== Data for processing

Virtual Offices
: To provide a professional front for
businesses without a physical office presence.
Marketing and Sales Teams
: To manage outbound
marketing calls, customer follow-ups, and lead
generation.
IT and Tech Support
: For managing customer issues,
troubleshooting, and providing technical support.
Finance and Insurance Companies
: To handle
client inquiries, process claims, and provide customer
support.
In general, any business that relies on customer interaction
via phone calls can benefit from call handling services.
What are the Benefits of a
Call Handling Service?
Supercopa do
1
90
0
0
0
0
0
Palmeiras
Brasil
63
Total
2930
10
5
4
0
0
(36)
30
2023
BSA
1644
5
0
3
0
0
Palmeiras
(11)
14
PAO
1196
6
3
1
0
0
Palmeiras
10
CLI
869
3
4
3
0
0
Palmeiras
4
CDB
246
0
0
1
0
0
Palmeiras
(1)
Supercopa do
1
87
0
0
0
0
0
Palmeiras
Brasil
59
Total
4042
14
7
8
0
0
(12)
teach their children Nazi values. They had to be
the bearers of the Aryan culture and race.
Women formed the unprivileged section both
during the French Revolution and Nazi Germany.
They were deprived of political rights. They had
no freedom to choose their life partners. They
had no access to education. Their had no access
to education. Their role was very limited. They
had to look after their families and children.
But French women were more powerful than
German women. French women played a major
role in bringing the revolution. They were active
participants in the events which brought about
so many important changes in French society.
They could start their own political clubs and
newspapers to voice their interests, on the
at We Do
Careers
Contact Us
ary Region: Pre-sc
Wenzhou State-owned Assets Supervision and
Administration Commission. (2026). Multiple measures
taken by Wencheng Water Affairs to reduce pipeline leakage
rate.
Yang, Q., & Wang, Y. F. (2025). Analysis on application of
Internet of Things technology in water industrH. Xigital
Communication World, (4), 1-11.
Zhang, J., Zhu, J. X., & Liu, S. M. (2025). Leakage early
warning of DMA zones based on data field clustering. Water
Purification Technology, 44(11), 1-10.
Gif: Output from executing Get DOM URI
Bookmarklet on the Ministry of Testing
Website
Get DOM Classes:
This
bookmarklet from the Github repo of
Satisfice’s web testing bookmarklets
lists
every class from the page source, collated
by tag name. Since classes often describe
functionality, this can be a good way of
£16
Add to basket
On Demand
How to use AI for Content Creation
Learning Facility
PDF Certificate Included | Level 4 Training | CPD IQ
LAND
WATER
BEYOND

====
== Data for processing

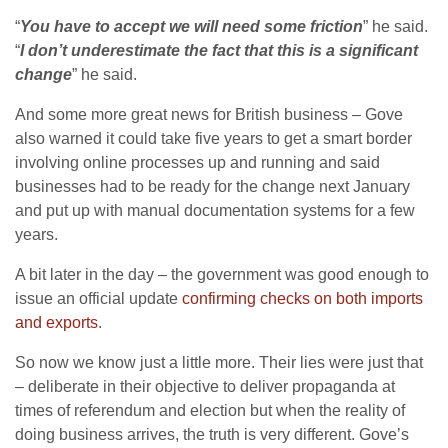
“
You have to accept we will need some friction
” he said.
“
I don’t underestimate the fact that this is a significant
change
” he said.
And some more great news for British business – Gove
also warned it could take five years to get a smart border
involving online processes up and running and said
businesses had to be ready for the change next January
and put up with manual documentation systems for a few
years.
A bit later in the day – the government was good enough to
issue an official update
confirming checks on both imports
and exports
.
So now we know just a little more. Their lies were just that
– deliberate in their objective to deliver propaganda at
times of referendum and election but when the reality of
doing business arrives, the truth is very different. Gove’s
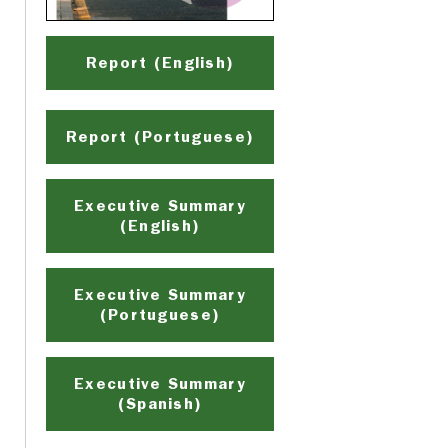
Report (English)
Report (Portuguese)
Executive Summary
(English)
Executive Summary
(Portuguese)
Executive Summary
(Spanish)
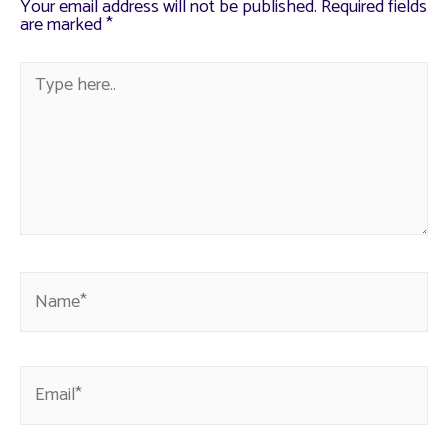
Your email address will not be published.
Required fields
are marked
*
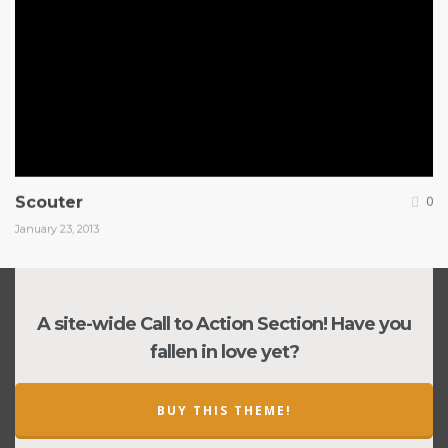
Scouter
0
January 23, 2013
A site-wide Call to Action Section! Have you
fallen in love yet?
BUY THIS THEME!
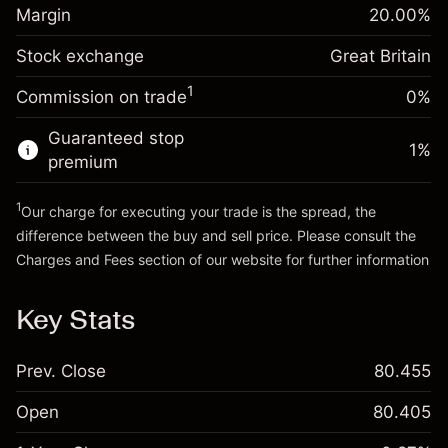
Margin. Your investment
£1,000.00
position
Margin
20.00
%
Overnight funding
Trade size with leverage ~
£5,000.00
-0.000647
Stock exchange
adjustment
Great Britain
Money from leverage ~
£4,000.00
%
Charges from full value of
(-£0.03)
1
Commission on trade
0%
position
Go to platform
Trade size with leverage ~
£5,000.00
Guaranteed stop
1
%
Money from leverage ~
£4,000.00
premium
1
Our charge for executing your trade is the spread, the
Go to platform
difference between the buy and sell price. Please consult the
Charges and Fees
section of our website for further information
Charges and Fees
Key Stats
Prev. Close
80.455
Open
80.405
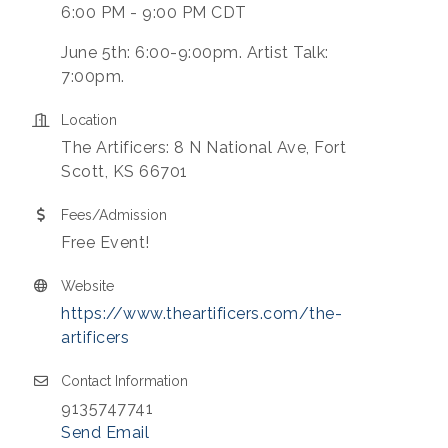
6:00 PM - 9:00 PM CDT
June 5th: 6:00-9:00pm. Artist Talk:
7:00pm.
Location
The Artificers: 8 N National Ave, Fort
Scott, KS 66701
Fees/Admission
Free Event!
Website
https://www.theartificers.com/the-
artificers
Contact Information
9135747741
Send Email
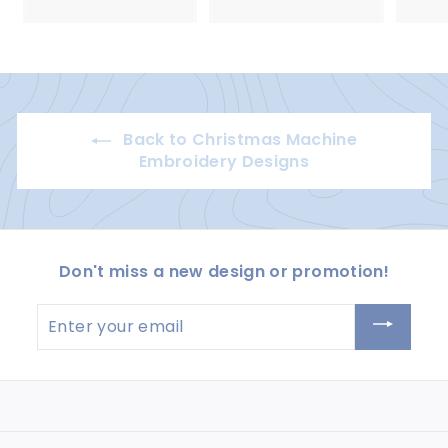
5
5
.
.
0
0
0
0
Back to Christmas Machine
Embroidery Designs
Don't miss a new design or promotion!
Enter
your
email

====

> **What to produce**
The lines you return should be those above that contain the word "They", every one of them.

> **Response to the exercise**
teach their children Nazi values. They had to be
They were deprived of political rights. They had
no freedom to choose their life partners. They
to education. Their role was very limited. They
role in bringing the revolution. They were active
They could start their own political clubs and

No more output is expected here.